• _Extracted records_
※
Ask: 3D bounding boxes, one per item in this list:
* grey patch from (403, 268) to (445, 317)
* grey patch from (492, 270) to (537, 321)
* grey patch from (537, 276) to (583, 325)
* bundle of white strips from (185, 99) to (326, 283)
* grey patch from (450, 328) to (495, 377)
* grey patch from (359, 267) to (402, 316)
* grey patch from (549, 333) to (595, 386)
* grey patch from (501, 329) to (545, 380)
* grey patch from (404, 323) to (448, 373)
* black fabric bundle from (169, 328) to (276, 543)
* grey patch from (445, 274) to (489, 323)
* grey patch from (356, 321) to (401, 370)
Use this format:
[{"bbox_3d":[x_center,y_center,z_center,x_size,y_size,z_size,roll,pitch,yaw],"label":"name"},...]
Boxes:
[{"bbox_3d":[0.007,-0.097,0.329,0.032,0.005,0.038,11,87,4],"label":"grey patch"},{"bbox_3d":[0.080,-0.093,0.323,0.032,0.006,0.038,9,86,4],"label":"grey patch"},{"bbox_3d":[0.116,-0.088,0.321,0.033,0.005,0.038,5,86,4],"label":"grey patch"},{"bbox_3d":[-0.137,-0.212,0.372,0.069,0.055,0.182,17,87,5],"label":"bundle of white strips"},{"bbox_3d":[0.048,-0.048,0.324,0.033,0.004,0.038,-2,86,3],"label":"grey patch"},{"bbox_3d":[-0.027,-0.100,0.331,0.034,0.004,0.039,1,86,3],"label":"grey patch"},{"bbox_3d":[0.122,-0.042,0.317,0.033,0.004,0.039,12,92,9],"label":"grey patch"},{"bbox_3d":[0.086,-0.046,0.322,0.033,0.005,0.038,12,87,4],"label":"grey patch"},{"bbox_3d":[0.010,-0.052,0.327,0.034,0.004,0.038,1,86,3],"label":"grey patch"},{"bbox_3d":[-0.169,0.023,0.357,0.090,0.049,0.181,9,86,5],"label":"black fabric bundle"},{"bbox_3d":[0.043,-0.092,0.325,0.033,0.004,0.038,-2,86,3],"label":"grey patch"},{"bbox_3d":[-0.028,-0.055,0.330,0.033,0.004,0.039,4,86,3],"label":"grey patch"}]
※
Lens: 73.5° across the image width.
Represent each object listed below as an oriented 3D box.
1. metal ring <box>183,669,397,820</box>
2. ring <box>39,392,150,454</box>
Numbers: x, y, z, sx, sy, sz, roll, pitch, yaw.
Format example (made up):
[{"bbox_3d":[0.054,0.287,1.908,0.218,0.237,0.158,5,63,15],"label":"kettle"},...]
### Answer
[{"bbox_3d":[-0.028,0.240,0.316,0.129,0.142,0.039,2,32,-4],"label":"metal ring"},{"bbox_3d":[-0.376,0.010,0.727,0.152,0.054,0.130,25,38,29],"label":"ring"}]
※
• _Task prompt_
For each line above that includes the word "from", make a copy of that line.

• _Response area_
* grey patch from (403, 268) to (445, 317)
* grey patch from (492, 270) to (537, 321)
* grey patch from (537, 276) to (583, 325)
* bundle of white strips from (185, 99) to (326, 283)
* grey patch from (450, 328) to (495, 377)
* grey patch from (359, 267) to (402, 316)
* grey patch from (549, 333) to (595, 386)
* grey patch from (501, 329) to (545, 380)
* grey patch from (404, 323) to (448, 373)
* black fabric bundle from (169, 328) to (276, 543)
* grey patch from (445, 274) to (489, 323)
* grey patch from (356, 321) to (401, 370)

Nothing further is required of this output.